Is there any known reason that this happens or is this a configuration mistake?

Any help would be appreciated

Thank you

More fields of more types can definitely contribute to this.

The storage configuration can also play a role. What is the storage setup on the old vs. the new system. In particular, does the new system use software RAID, especially 5 or 6?

Also, what are your event rates?

Yes, I knew that more fields could be a reason for this but not in this order (the new cluster doesn't process three times as much logs so it seems weird that the write IOPS are so much higher).
The storage configuration is exactly the same, no changes whatsoever

The event rate by on the new ELK stack varies from 500 to 2500 (with peaks to 4000) events per second second, on the old one I can't really know exactly since we don't have any monitoring enabled on this but when I look at the indices the count of entries is the same (with a deviation of 5% max)

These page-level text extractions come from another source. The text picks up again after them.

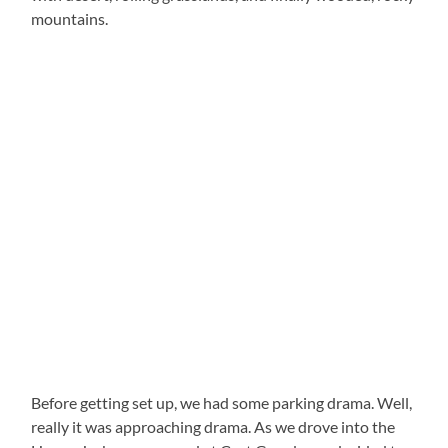
mountains.
Before getting set up, we had some parking drama. Well,
really it was approaching drama. As we drove into the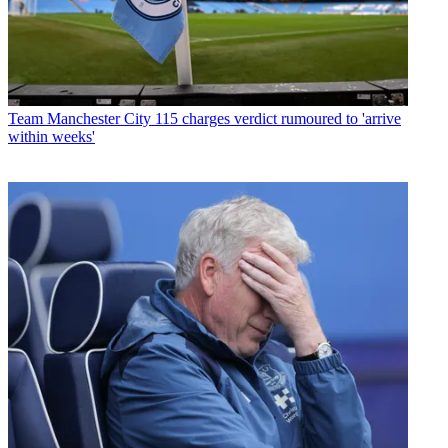
Team
Manchester City 115 charges verdict rumoured to 'arrive
within weeks'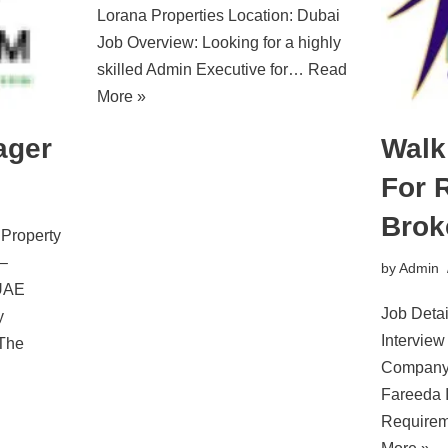
Lorana Properties Location: Dubai
Job Overview: Looking for a highly
skilled Admin Executive for…
Read
More »
ager
Walk
For 
Brok
 Property
–
by
Admin
 UAE
Job Detai
y
Interview
 The
Company 
Fareeda I
Requirem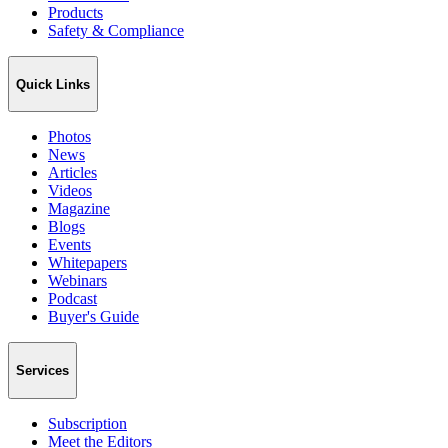
Products
Safety & Compliance
Quick Links
Photos
News
Articles
Videos
Magazine
Blogs
Events
Whitepapers
Webinars
Podcast
Buyer's Guide
Services
Subscription
Meet the Editors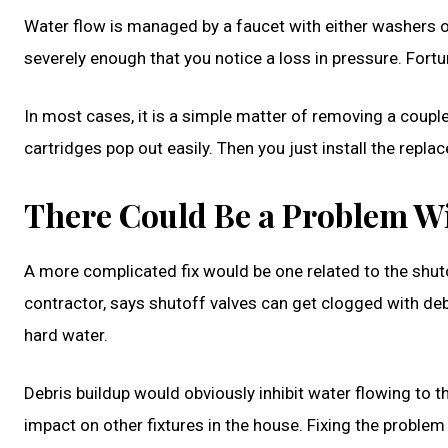
Water flow is managed by a faucet with either washers or 
severely enough that you notice a loss in pressure. Fortu
In most cases, it is a simple matter of removing a coup
cartridges pop out easily. Then you just install the repl
There Could Be a Problem Wi
A more complicated fix would be one related to the shut
contractor, says shutoff valves can get clogged with debr
hard water.
Debris buildup would obviously inhibit water flowing to t
impact on other fixtures in the house. Fixing the problem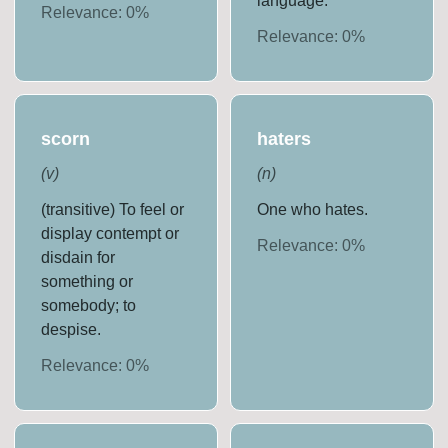
language.
Relevance:
0
%
Relevance:
0
%
scorn
haters
(
v
)
(
n
)
(transitive) To feel or
One who hates.
display contempt or
Relevance:
0
%
disdain for
something or
somebody; to
despise.
Relevance:
0
%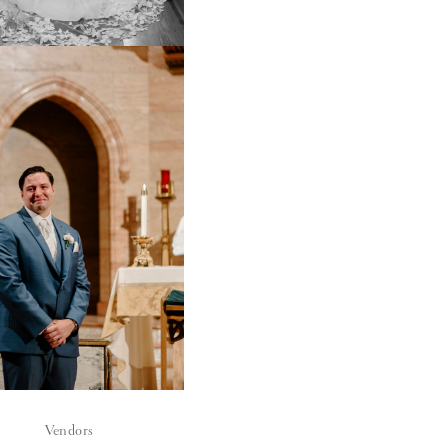
Vendors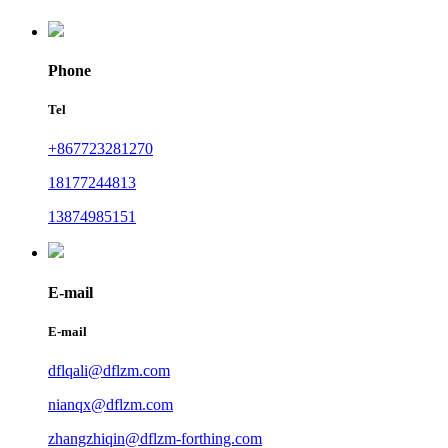
Phone
Tel
+867723281270
18177244813
13874985151
E-mail
E-mail
dflqali@dflzm.com
nianqx@dflzm.com
zhangzhiqin@dflzm-forthing.com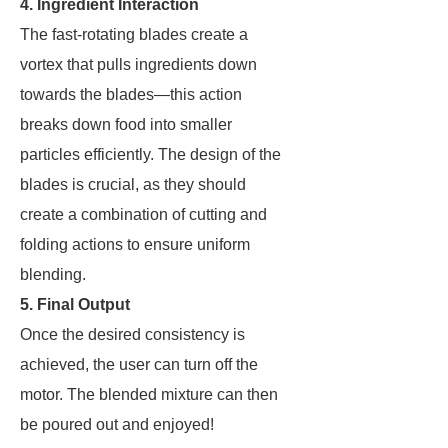
4. Ingredient Interaction
The fast-rotating blades create a
vortex that pulls ingredients down
towards the blades—this action
breaks down food into smaller
particles efficiently. The design of the
blades is crucial, as they should
create a combination of cutting and
folding actions to ensure uniform
blending.
5. Final Output
Once the desired consistency is
achieved, the user can turn off the
motor. The blended mixture can then
be poured out and enjoyed!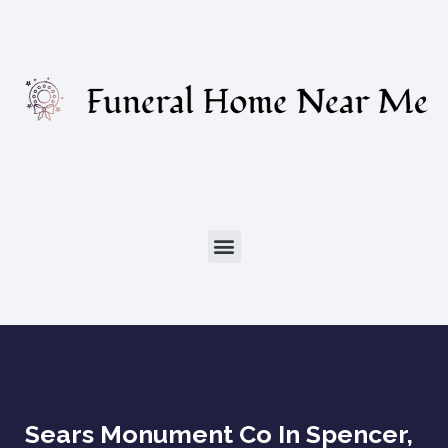
Sears Monument Co In Spencer,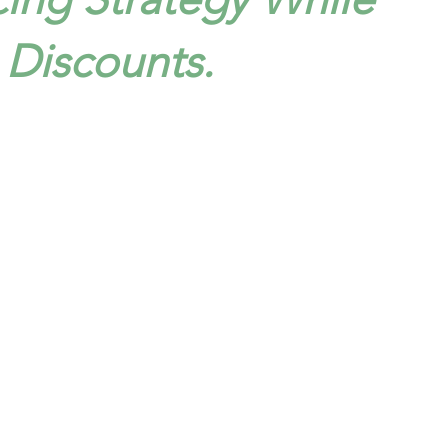
Discounts.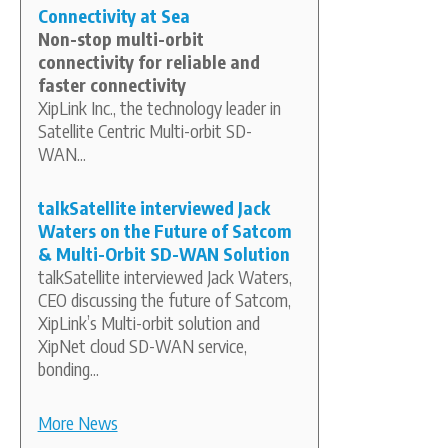
Connectivity at Sea
Non-stop multi-orbit
connectivity for reliable and
faster connectivity
XipLink Inc., the technology leader in
Satellite Centric Multi-orbit SD-
WAN...
talkSatellite interviewed Jack
Waters on the Future of Satcom
& Multi-Orbit SD-WAN Solution
talkSatellite interviewed Jack Waters,
CEO discussing the future of Satcom,
XipLink’s Multi-orbit solution and
XipNet cloud SD-WAN service,
bonding...
More News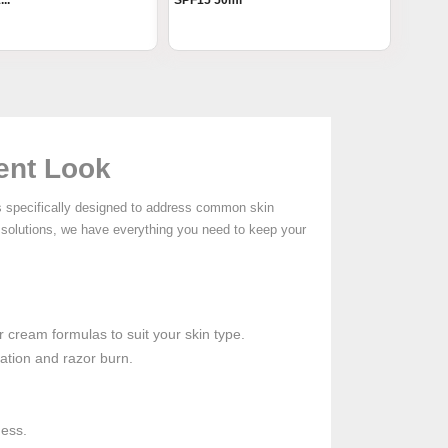
..
SPF15 50ml
dent Look
s specifically designed to address common skin
solutions, we have everything you need to keep your
r cream formulas to suit your skin type.
ation and razor burn.
ness.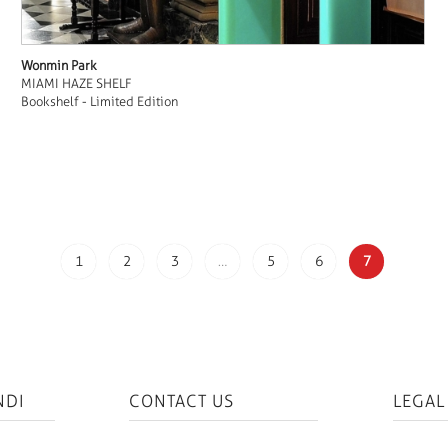
Wonmin Park
MIAMI HAZE SHELF
Bookshelf - Limited Edition
1
2
3
…
5
6
7
NDI
CONTACT US
LEGAL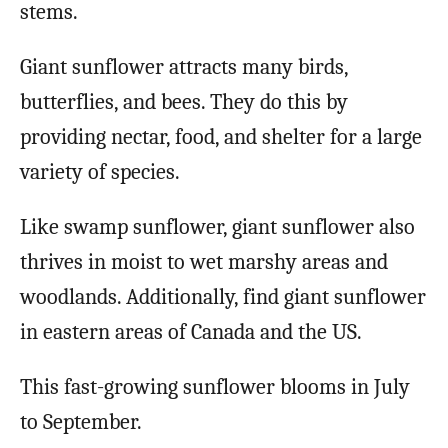
stems.
Giant sunflower attracts many birds,
butterflies, and bees. They do this by
providing nectar, food, and shelter for a large
variety of species.
Like swamp sunflower, giant sunflower also
thrives in moist to wet marshy areas and
woodlands. Additionally, find giant sunflower
in eastern areas of Canada and the US.
This fast-growing sunflower blooms in July
to September.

In Elasticsearch 6.x more data types use doc values than in Elasticsearch 1.x. This reduces heap usage but also results in additional disk I/O and larger size on disk. You may also want to compare mappings between the two versions to see if there are any other changes.

You might also want to do a GET /NAME-OF-INDEX/_settings on a similar index running on both systems and compare the value of refresh_interval a new segment (which is basically a file) will be created at each refresh. A very short refresh interval could be also be contributing to more write IOPS.

1 Like

The older version has already been taken offline but last week I changed this setting from 5s to 30s but this didn't really change anything for us.

Thank you for your help

What do you mean with larger size on disk because with the new ELK cluster we use a lot less disk space for more data than before
And what differences in Mapping could cause higher write IOPS?

Thank you for your help

Good point. There is more data going into doc values, which increase the size of those data types, but at the same time you no longer index a _all field, which will save a lot of space. If you use the best compression codec you could save even more space.

One thing that has changed between 1.x and 6.x is that the transaction log is synced to disk much more frequently in order to improve resiliency, but I am not sure what impact this could have on the reported IOPS.

This topic was automatically closed 28 days after the last reply. New replies are no longer allowed.